Scientists restored light perception in mice with a photoswitch chemical that changes conformation in response to light.
The compound may be a potential drug candidate for treating patients suffering from degenerative retinal disorders, researchers said.
The retina has three layers of nerve cells, but only the outer layer contains the rod and cone cells that respond to light, enabling us to see the world, researchers said.
When the rods and cones die during the course of degenerative blinding diseases, the rest of the retina remains intact but unable to respond to light.
Even though the innermost layer's nerve cells, called ganglion cells, remain connected to the brain, they no longer transmit information useful for vision.
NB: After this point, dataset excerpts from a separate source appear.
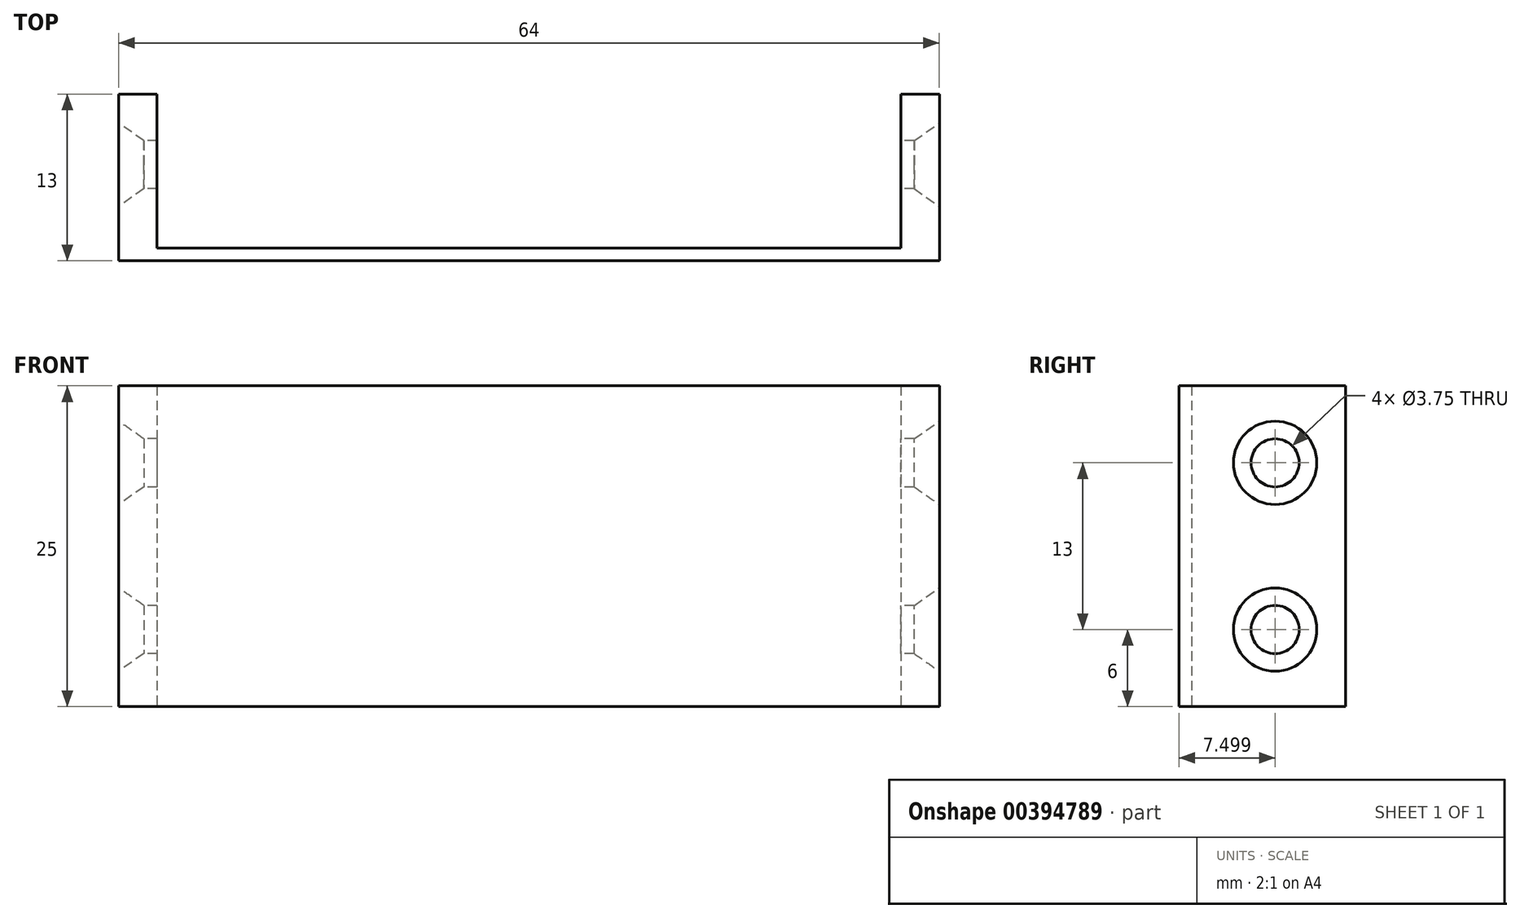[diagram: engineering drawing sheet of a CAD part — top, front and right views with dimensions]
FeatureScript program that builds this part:
annotation { "Feature Type Name" : "Feature", "Feature Type Description" : "" }
export const myFeature = defineFeature(function(context is Context, id is Id, definition is map)
    precondition{}
    {
        {
            var Q0;
            Q0=qCreatedBy(makeId("Top.planeOp"),FACE);
            var sketch = newSketch(context, id + "F0", { "sketchPlane" : qUnion([Q0])});
            skLineSegment(sketch, "E0", {"start": v(-26.2, 6.95) * mm, "end": v(-26.2, -6.05) * mm});
            skLineSegment(sketch, "E1", {"start": v(-26.2, -6.05) * mm, "end": v(37.8, -6.05) * mm});
            skLineSegment(sketch, "E2", {"start": v(37.8, -6.05) * mm, "end": v(37.8, 6.95) * mm});
            skLineSegment(sketch, "E3", {"start": v(37.8, 6.95) * mm, "end": v(34.8, 6.95) * mm});
            skLineSegment(sketch, "E4", {"start": v(34.8, 6.95) * mm, "end": v(34.8, -5.05) * mm});
            skLineSegment(sketch, "E5", {"start": v(34.8, -5.05) * mm, "end": v(-23.2, -5.05) * mm});
            skLineSegment(sketch, "E6", {"start": v(-23.2, -5.05) * mm, "end": v(-23.2, 6.95) * mm});
            skLineSegment(sketch, "E7", {"start": v(-23.2, 6.95) * mm, "end": v(-26.2, 6.95) * mm});
            skSolve(sketch);
        }
        {
            var Q0;
            Q0=makeQuery(id+"F0.imprint","IMPRINT",FACE,{"disambiguationData":[TD([[makeQuery(id+"F0.imprint","IMPRINT",EDGE,{"derivedFrom":sQuery(id+"F0.wireOp",EDGE,"E0")}),1.0]])]});
            extrude(context, id + "F1", {"entities" : qUnion([Q0]), "depth" : 25 * mm});
        }
        {
            var Q0;
            Q0=makeQuery(id+"F1.opExtrude","SWEPT_FACE",FACE,{"disambiguationData":[OSD([sQuery(id+"F0.wireOp",EDGE,"E2")])]});
            var sketch = newSketch(context, id + "F2", { "sketchPlane" : qUnion([Q0])});
            skCircle(sketch, "E8", {"center": v(1.45, 19) * mm, "radius": 1.88 * mm});
            skCircle(sketch, "E9", {"center": v(1.45, 6) * mm, "radius": 1.88 * mm});
            skCircle(sketch, "E10", {"center": v(1.45, 19) * mm, "radius": 3.25 * mm});
            skCircle(sketch, "E11", {"center": v(1.45, 6) * mm, "radius": 3.25 * mm});
            skSolve(sketch);
        }
        {
            var Q0;
            Q0=makeQuery(id+"F1.opExtrude","SWEPT_FACE",FACE,{"disambiguationData":[OSD([sQuery(id+"F0.wireOp",EDGE,"E0")])]});
            var sketch = newSketch(context, id + "F3", { "sketchPlane" : qUnion([Q0])});
            skPoint(sketch, "E12", {"position": v(-1.45, 6) * mm});
            skPoint(sketch, "E13", {"position": v(-1.45, 19) * mm});
            skSolve(sketch);
        }
        {
            var Q0;
            Q0=sQuery(id+"F3.wireOp",VERTEX,"E12");
            var Q1;
            Q1=sQuery(id+"F3.wireOp",VERTEX,"E13");
            var Q2;
            Q2=makeQuery(id+"F1.opExtrude","SWEPT_BODY",BODY,{"disambiguationData":[OSD([sQuery(id+"F0.wireOp",EDGE,"E0"),sQuery(id+"F0.wireOp",EDGE,"E1"),sQuery(id+"F0.wireOp",EDGE,"E2"),sQuery(id+"F0.wireOp",EDGE,"E3"),sQuery(id+"F0.wireOp",EDGE,"E4"),sQuery(id+"F0.wireOp",EDGE,"E5"),sQuery(id+"F0.wireOp",EDGE,"E6"),sQuery(id+"F0.wireOp",EDGE,"E7")])]});
            hole(context, id + "F4", {"style" : HoleStyle.C_SINK, "endStyle" : HoleEndStyle.THROUGH, "holeDiameter" : 3.75 * mm, "cSinkDiameter" : 6.5 * mm, "cSinkAngle" : 70 * degree, "tappedDepth" : 12 * mm, "tapClearance" : 3, "startFromSketch" : true, "locations" : qUnion([Q0, Q1]), "scope" : qUnion([Q2])});
        }
        {
            var Q0;
            Q0=sQuery(id+"F2.wireOp",VERTEX,"E8.center");
            var Q1;
            Q1=sQuery(id+"F2.wireOp",VERTEX,"E9.center");
            var Q2;
            Q2=makeQuery(id+"F1.opExtrude","SWEPT_BODY",BODY,{"disambiguationData":[OSD([sQuery(id+"F0.wireOp",EDGE,"E0"),sQuery(id+"F0.wireOp",EDGE,"E1"),sQuery(id+"F0.wireOp",EDGE,"E2"),sQuery(id+"F0.wireOp",EDGE,"E3"),sQuery(id+"F0.wireOp",EDGE,"E4"),sQuery(id+"F0.wireOp",EDGE,"E5"),sQuery(id+"F0.wireOp",EDGE,"E6"),sQuery(id+"F0.wireOp",EDGE,"E7")])]});
            hole(context, id + "F5", {"style" : HoleStyle.C_SINK, "endStyle" : HoleEndStyle.THROUGH, "holeDiameter" : 3.75 * mm, "cSinkDiameter" : 6.5 * mm, "cSinkAngle" : 70 * degree, "tappedDepth" : 12 * mm, "tapClearance" : 3, "startFromSketch" : true, "locations" : qUnion([Q0, Q1]), "scope" : qUnion([Q2])});
        }
    });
Dr Richard Kramer of the University of California, Berkeley and his colleagues have invented "photoswitch" chemicals that confer light sensitivity on these normally light-insensitive ganglion cells, restoring light perception in blind mice.
An earlier photoswitch required very bright ultraviolet light, making it unsuitable for medical use.
However, a new chemical, named DENAQ, responds to ordinary daylight. Just one injection of DENAQ into the eye confers light sensitivity for several days.
Experiments on mice with functional, nonfunctional, or degenerated rods and cones showed that DENAQ only impacts ganglion cells if the rods and cones have already died.
It appears that degeneration in the outer retina leads to changes in the electrophysiology in the inner retina that enables DENAQ photosensitisation, while the presence of intact photoreceptors prevents DENAQ action.
The selective action of DENAQ on diseased tissue may reduce side effects on healthy retina, exactly what is desired from a vision-restoring drug.
"Further testing on larger mammals is needed to assess the short- and long-term safety of DENAQ and related chemicals," said Kramer.
"It will take several more years, but if safety can be established, these compounds might ultimately be useful for restoring light sensitivity to blind humans. How close they can come to re-establishing normal vision remains to be seen," Kramer said.
The study was published in the Cell Press journal Neuron.